◆ WORK TASK:
In the text about St. Paul's church in Norfolk, when did Rev. Nicholas Albertson Okeson become rector of St. Paul's?

◆ TEXT BLOCK:
# # # # #

Est. 1739 · Only Colonial Building Surviving 1776 Norfolk Bombardment · Revolutionary War · Lord Dunmore's Raid · Active Episcopal Parish
The original Norfolk Borough Church, built of brick in 1699, was succeeded by the present St. Paul's nave, completed in 1739 in the Georgian style. The church stands as the only colonial-era building in Norfolk to have survived the British bombardment of January 1, 1776, during which Royal Governor Lord Dunmore's fleet shelled the town from the harbor in retaliation for Patriot resistance. Patriots set fires to remaining Loyalist properties, and the rest of colonial Norfolk burned over the following days.
A cannonball, said by tradition to have been fired by HMS Liverpool during the bombardment, struck the church's south wall. It was later recovered from the churchyard during work in the 1840s and re-embedded into the wall where the original strike occurred. The cannonball remains visible there today and is the church's most-photographed feature, drawing visitors as both a Revolutionary War relic and an Atlas Obscura listing.
The Rev. Nicholas Albertson Okeson (1819 or 1826–1882) became rector of St. Paul's in April 1856 and served the parish for more than twenty-six years. He studied theology at Union College in Schenectady, New York under Dr. Eliphalet Nott, and previously held charges in Georgia and in Charles City County, Virginia. During the Federal occupation of Norfolk in the Civil War, Okeson briefly transferred to Christ Church but ultimately resumed his pulpit at St. Paul's. He died of malaria on September 16, 1882, and was buried in the churchyard he had served.

# # # # #

(Stored data)
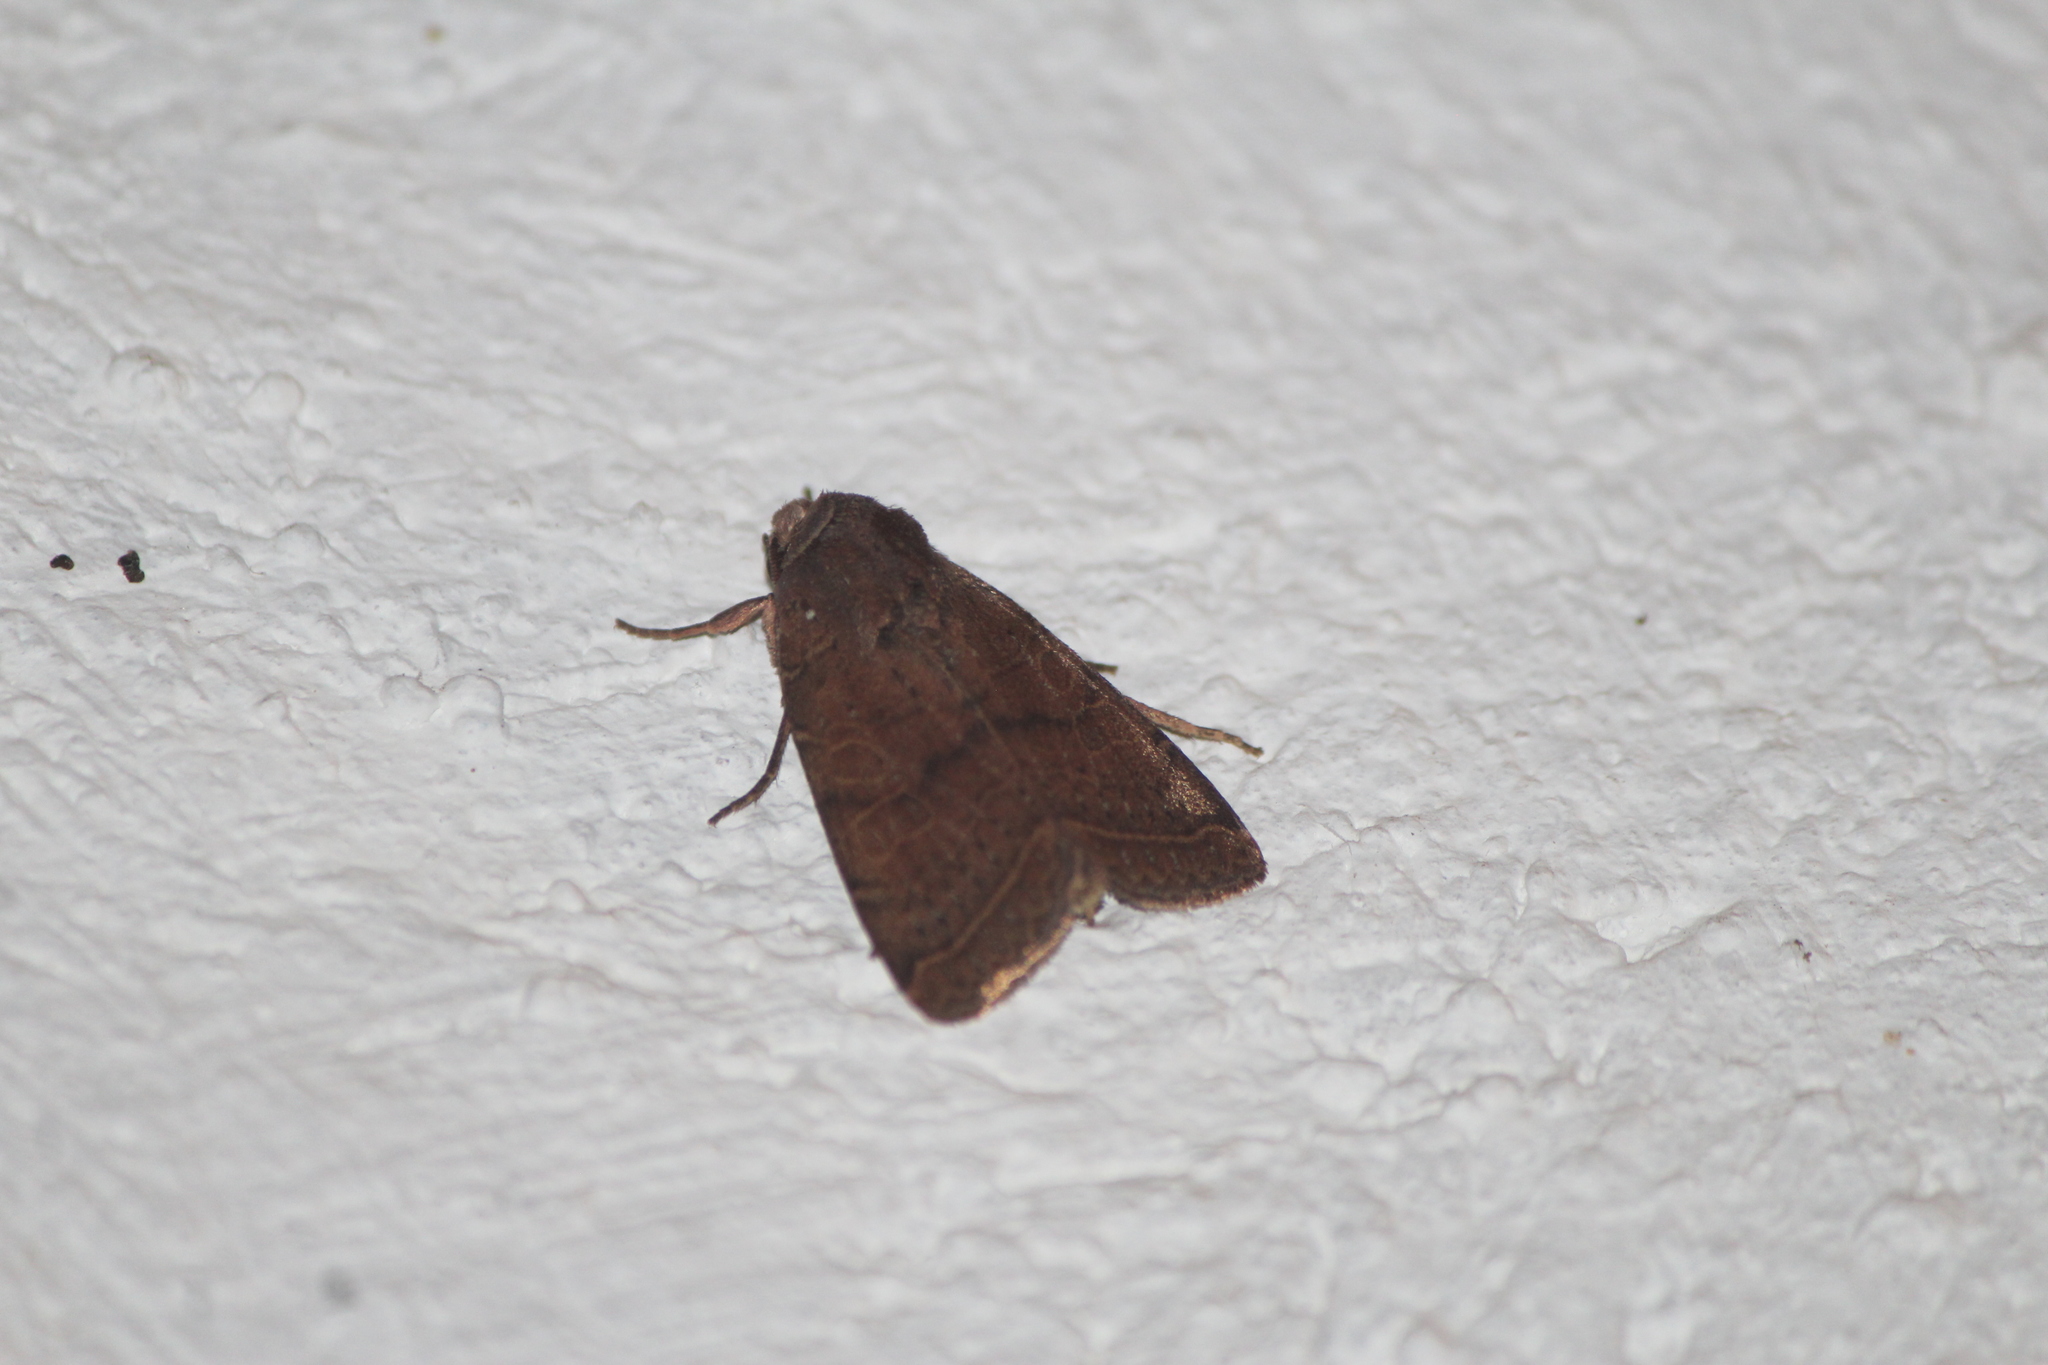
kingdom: Animalia
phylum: Arthropoda
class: Insecta
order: Lepidoptera
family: Noctuidae
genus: Orthodes
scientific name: Orthodes majuscula
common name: Rustic quaker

# # # # #

◆ ANSWER SECTION:
April 1856